A Level

# Data analysis

## 4. Data analysis

Sophisticated data analysis will help you spot patterns, trends and relationships in your results. Data analysis can be qualitative and/or quantitative, and may include statistical tests. An example of a statistical test is outlined below.

## Water balance

The water balance of a drainage basin is calculated as

P–Q–G–ΔS–E = 0

• P is precipitation
• Q is stream discharge
• G is groundwater discharge
• ΔS is change in storage
• E is evapotranspiration

Use secondary data and extrapolated primary data to calculate the annual water balance.

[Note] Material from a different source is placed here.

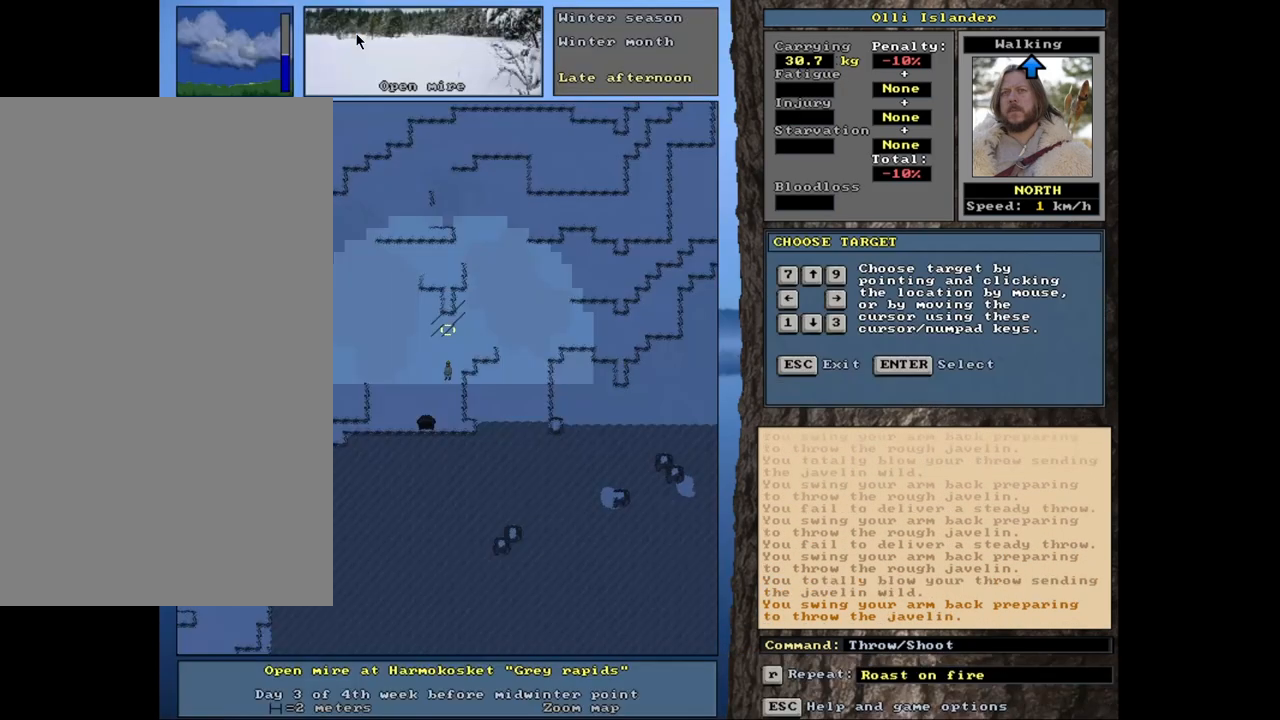
{"keys": ["t"], "mouse": [], "events": [[383, "t", "down"]]}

## Analysing drainage basins: circularity and elongation

Both the size and the shape of the drainage basin are important in determining the runoff response to rainfall. The circularity and elongation of the drainage basin can be assesed, using secondary data collected from maps. Useful maps of small drainage basins are available at the Environment Agency’s Catchment Data Explorer.

### (a) Circularity ratio

The circularity ratio the ratio of the area of a circle of the same area as the basin to the basin perimeter.

"Circularity ratio" = "Basin area"/"Area of circle with same basin perimeter"

Using the maths of a circle (radius, area and circumference), this can be expressed as

"Circularity ratio" = (4 xx π xx A)/P^2

• A = basin area
• P = basin perimeter

To calculate the circularity ratio, use map data to find the

• area of the drainage basin
• length of the drainage basin perimeter

make sure that the same units (metres and square metres or kilometres and square kilometres) are used for length and area

### Worked example

The River Redlake drainage basin in Shropshire is shown below.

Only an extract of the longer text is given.